#### [Exercice proposé 1]
Citez le passage de l'extrait sur les forts de Strasbourg situé entre "Aussitôt la victoire" et "des frontières occidentales.", ces deux bornes comprises.
#### [Exercice proposé 2]
Répondez à ces questions sur l'extrait sur les forts de Strasbourg :
(a) En quelle année l'Empereur Guillaume I. fait-il de Strasbourg une place importante de sa défense ?
(b) Dans quelle ville un projet de ceinture de forts voit-il le jour en 1859 ?
(c) Parmi les sièges cités, lequel résiste aux Allemands ?
#### [Exercice proposé 3]
Rédigez la suite de l'extrait sur les forts de Strasbourg, à partir de sa dernière phrase.

#### [Extrait source]
---+---
Une nouvelle génération de forts

Aussitôt la victoire sur la France acquise, l'Empire allemand se hâte de fortifier sa frontière occidentale. En 1871, l’Empereur Guillaume I. va faire de Strasbourg une place importante dans son organisation défensive des frontières occidentales.

Pour protéger le cœur d’une ville, la défense ne doit plus s’effectuer uniquement sur l’enceinte urbaine, mais aussi sur une ligne de forts la ceinturant afin de maintenir l’artillerie ennemie hors de portée de la ville. L’idée de ceinture de forts n’est pas nouvelle : déjà en 1859, un projet voit le jour à Breslau en Allemagne. Cette nouvelle pensée de l'organisation des places fortes émane directement de l'expérience des sièges de la guerre de 1870. On peut citer ceux de Strasbourg, de Belfort, de Bitche. Seul celui de Belfort résiste aux Allemands. Le siège de Strasbourg fut terrible : le bombardement intensif de la ville avec l'artillerie va contraindre les défenseurs français à capituler sous la pression des civils. Les Allemands, conscients du rôle psychologique des bombardements, décident que les villes fortifiées doivent être ceinturées d'un cordon de forts pour maintenir l'artillerie assaillante hors de portée.
---+---
#### [Données fournies]
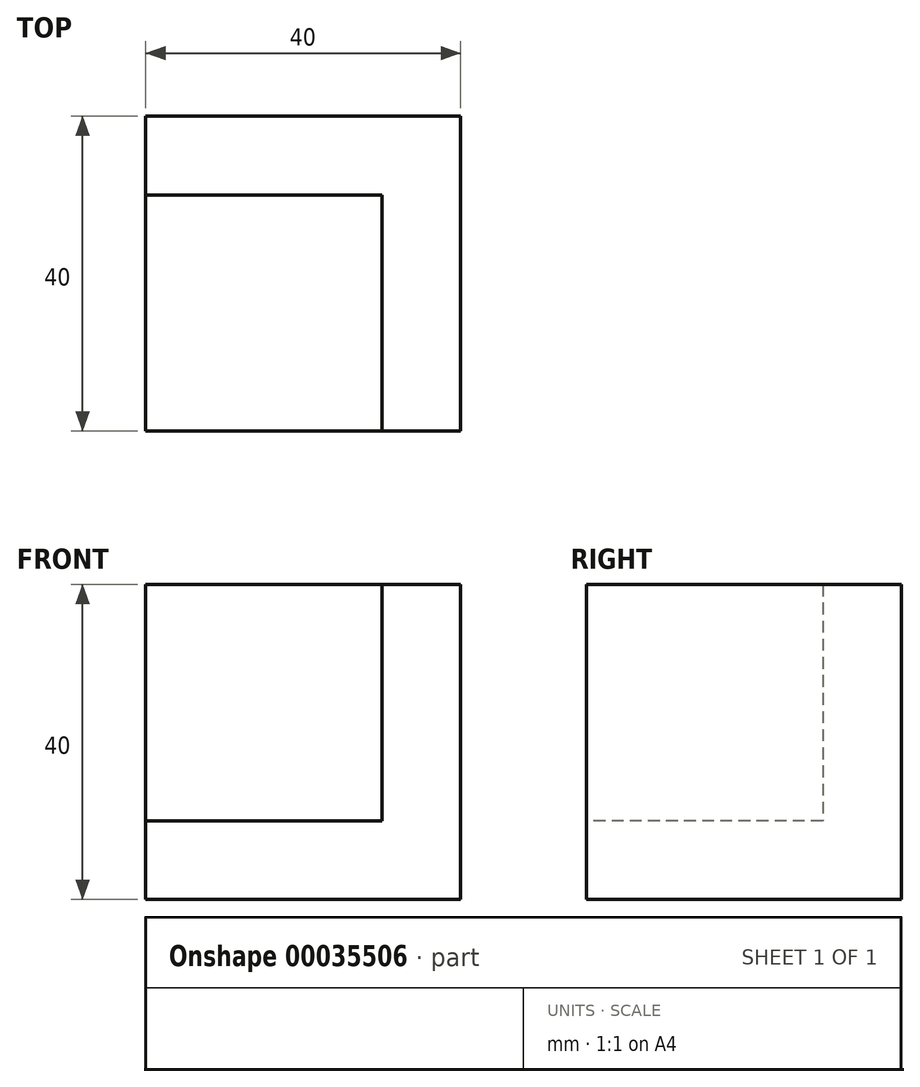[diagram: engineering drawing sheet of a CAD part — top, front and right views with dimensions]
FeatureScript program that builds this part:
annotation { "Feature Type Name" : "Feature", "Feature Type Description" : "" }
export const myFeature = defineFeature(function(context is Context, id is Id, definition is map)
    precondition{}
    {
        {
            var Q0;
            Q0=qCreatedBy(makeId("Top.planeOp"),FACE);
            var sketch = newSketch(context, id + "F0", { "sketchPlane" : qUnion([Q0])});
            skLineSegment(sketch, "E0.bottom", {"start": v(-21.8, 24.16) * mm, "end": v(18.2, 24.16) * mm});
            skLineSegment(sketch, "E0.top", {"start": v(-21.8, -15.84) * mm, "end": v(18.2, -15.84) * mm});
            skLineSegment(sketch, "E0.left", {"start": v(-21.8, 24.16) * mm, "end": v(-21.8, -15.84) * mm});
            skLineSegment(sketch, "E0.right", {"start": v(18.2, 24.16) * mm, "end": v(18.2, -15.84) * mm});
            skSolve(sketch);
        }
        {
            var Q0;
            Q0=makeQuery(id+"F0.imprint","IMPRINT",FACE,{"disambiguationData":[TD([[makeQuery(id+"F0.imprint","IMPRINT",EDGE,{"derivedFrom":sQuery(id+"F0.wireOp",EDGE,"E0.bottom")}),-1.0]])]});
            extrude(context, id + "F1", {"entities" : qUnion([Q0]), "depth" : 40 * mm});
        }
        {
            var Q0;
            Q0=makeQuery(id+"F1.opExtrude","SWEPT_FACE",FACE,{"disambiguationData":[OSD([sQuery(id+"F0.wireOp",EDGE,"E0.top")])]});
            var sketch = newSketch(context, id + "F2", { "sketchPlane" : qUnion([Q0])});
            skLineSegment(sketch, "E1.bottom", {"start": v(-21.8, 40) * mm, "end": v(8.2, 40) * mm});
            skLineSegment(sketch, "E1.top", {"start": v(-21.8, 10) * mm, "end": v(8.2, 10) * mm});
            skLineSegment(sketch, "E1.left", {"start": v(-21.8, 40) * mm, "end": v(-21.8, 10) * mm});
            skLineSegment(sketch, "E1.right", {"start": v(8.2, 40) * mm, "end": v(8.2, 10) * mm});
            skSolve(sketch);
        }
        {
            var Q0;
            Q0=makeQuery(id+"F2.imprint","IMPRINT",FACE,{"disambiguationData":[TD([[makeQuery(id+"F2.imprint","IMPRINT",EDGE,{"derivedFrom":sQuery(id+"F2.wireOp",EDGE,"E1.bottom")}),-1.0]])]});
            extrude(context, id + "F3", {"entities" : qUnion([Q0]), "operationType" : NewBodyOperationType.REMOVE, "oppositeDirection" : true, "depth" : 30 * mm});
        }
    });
---+---
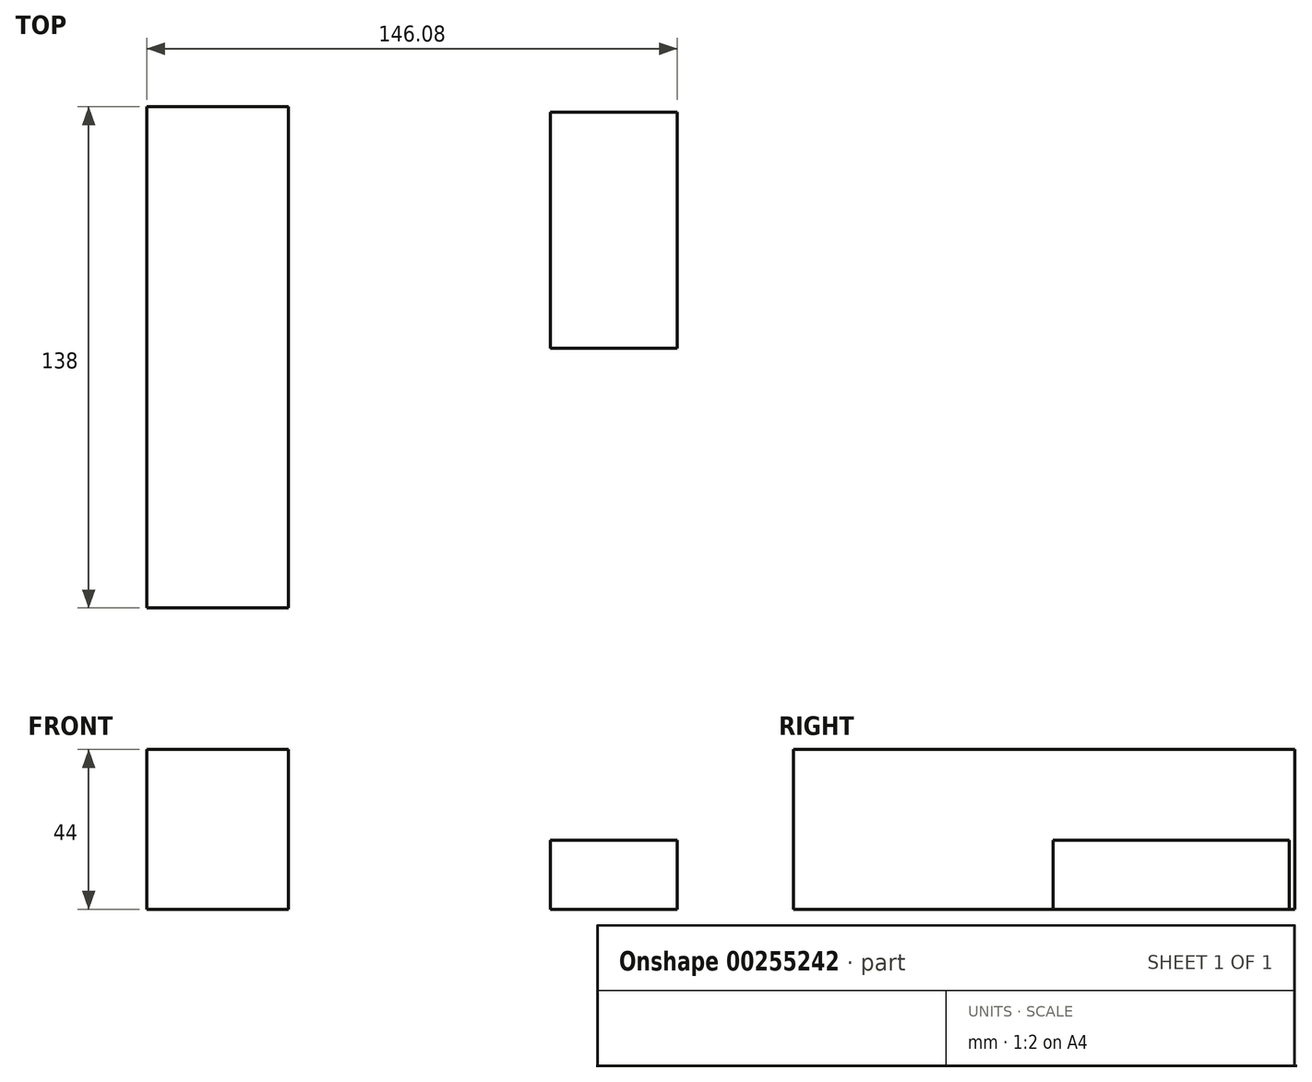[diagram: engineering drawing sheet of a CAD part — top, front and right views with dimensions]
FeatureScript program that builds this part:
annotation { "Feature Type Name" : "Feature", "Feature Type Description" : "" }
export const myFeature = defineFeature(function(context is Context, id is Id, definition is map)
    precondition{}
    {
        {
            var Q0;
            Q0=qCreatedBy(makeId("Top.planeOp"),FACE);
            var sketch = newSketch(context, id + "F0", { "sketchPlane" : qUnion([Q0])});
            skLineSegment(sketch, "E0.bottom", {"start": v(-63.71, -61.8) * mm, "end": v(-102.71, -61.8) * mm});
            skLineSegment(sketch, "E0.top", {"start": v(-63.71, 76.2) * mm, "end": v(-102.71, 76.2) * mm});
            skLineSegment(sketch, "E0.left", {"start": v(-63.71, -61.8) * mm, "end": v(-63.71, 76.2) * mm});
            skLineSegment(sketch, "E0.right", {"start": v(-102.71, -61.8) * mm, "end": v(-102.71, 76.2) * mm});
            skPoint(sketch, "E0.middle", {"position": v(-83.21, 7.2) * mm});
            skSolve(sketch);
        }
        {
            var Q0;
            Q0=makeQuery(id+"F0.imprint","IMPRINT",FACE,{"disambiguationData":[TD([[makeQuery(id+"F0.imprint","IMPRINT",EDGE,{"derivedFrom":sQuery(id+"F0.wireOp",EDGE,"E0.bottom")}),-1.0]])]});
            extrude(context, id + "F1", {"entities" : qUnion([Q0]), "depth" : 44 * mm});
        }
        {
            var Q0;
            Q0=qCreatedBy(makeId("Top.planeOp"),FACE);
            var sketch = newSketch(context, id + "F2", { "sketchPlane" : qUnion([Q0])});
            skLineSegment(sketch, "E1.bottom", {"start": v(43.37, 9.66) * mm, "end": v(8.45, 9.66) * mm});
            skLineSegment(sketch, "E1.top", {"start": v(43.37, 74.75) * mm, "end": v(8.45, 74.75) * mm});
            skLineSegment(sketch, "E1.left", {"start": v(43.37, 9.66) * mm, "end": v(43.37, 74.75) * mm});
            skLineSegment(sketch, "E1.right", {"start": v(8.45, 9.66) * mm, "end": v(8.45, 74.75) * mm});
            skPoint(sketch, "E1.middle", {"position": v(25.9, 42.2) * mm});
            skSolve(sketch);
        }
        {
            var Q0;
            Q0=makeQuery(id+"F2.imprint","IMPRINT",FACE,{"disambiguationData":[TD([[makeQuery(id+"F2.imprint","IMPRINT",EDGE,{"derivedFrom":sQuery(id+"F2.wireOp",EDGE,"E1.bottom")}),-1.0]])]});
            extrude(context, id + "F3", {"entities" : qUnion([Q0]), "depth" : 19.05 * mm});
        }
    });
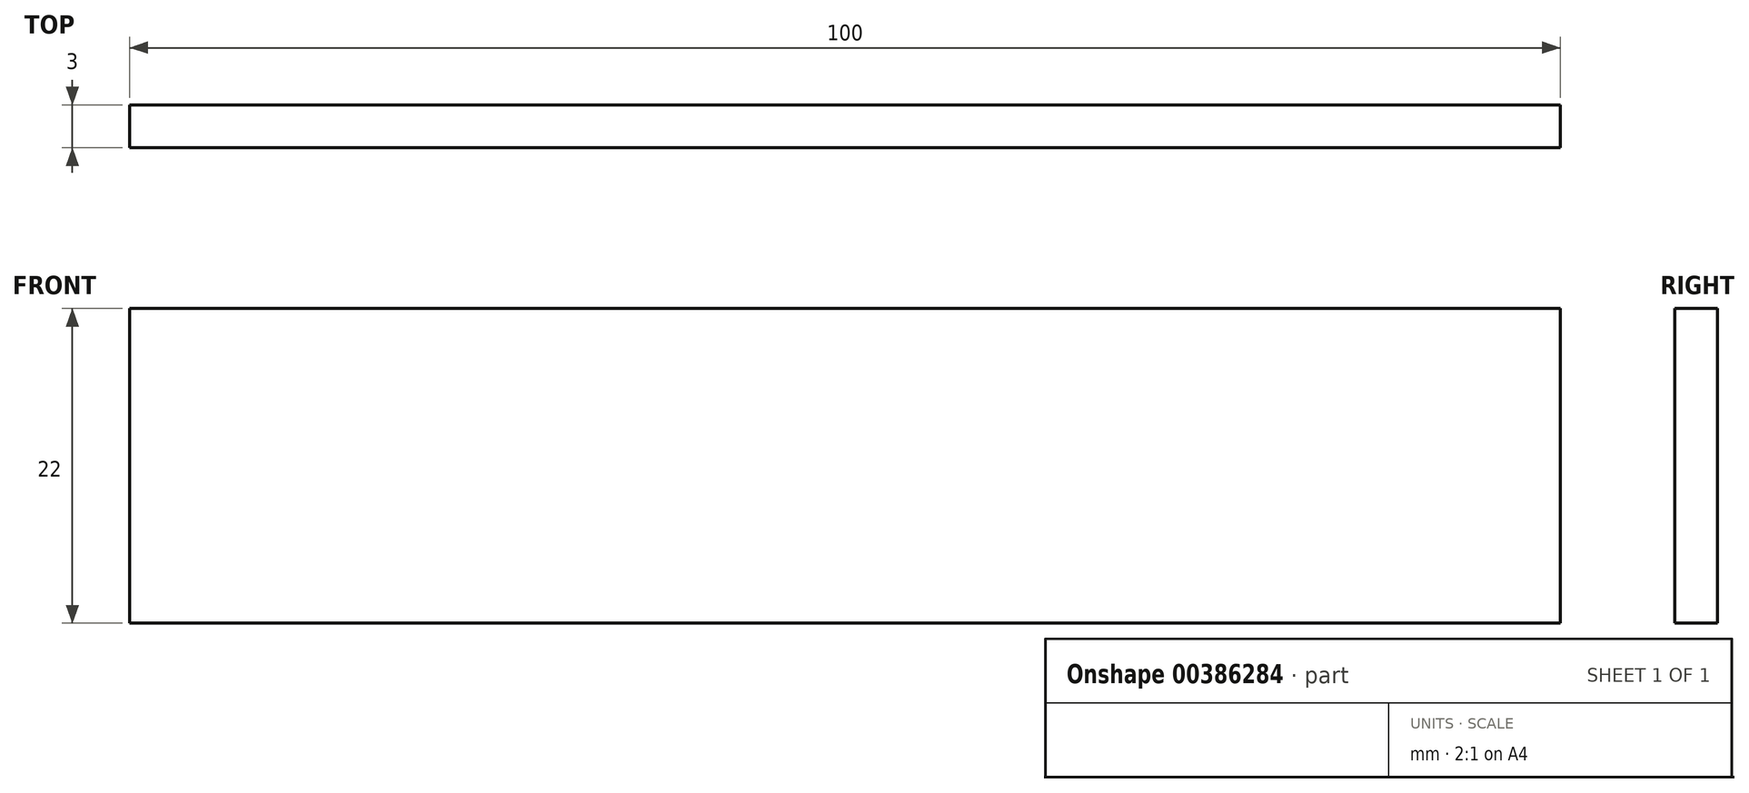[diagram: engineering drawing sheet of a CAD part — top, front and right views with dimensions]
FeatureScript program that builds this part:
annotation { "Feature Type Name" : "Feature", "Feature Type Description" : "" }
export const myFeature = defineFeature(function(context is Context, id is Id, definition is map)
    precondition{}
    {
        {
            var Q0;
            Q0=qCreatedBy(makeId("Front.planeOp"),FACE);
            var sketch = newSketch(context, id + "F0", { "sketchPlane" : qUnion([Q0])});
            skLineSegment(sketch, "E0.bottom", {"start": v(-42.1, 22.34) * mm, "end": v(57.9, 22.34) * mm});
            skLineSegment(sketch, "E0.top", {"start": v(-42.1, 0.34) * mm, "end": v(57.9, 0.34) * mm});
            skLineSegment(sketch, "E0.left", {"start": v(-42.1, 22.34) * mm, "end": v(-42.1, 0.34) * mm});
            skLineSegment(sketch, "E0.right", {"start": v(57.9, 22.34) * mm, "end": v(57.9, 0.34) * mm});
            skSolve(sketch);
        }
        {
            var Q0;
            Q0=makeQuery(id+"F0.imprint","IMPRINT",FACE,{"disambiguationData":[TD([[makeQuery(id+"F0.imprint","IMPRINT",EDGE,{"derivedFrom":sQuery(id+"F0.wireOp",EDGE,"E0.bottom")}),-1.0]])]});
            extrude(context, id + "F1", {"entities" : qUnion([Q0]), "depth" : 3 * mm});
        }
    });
---+---
#### [Réponse finale 1]
Aussitôt la victoire sur la France acquise, l'Empire allemand se hâte de fortifier sa frontière occidentale. En 1871, l’Empereur Guillaume I. va faire de Strasbourg une place importante dans son organisation défensive des frontières occidentales.

#### [Réponse finale 2]
(a) En 1871.
(b) À Breslau, en Allemagne.
(c) Celui de Belfort.

#### [Réponse finale 3]
Strasbourg devient un objectif prioritaire. A Berlin, capitale de l'Empire, le général Hans Alexis von Biehler est à la tête des services du Génie chargés d'élaborer une nouvelle génération de fortification : les forts détachés. Les nouveaux modèles inspireront tous les forts de l'Empire. Le plan-type qui en ressort est le plan théorique appliqué à Strasbourg. Le fort implanté sur la commune d'Oberhausbergen est le prototype de ces forts "von Biehler". C'est ainsi que le projet des grands « camps retranchés » de l'Empire allemand, comme Metz et Cologne, voit le jour. Un camp retranché est composé d'un « noyau » fortifié, entouré d'une auréole de forts dits « détachés » dont le rôle est double : obliger l'assaillant à s'établir à une distance telle que le noyau ne peut pas être bombardé. Ensuite les forts appuient de leurs feux les mouvements des troupes de la garnison, lors de manoeuvres à l'extérieur du camp retranché. Voici un petit schéma qui permet de se rendre compte des distances : les canons des assaillants sont relégués à 12km de la ville.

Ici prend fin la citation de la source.